Reproduce, unaltered, the line with "Attirer et retenir" along with every line that follows it in the records, up to the last.

[PROVIDED ENTRIES — start]

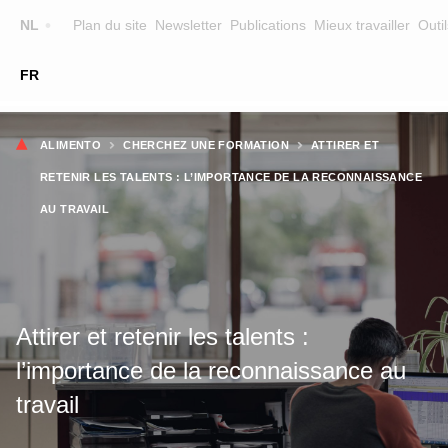
Top
NL
Plan du site
Newsletter
Publications
Mieux travailler
Outil
☰
FR
Main
FORMATION
ZOEK EEN OPLEIDING
Fil
navigation
ALIMENTO
CHERCHEZ UNE FORMATION
ATTIRER ET
FORMATEURS
d'Ariane
RETENIR LES TALENTS : L’IMPORTANCE DE LA RECONNAISSANCE
SUR ALIMENTO
AU TRAVAIL
EQUIPE
CONTACT
Attirer et retenir les talents :
l’importance de la reconnaissance au
travail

[PROVIDED ENTRIES — finish]

• [RESPONSE BOX]
Attirer et retenir les talents :
l’importance de la reconnaissance au
travail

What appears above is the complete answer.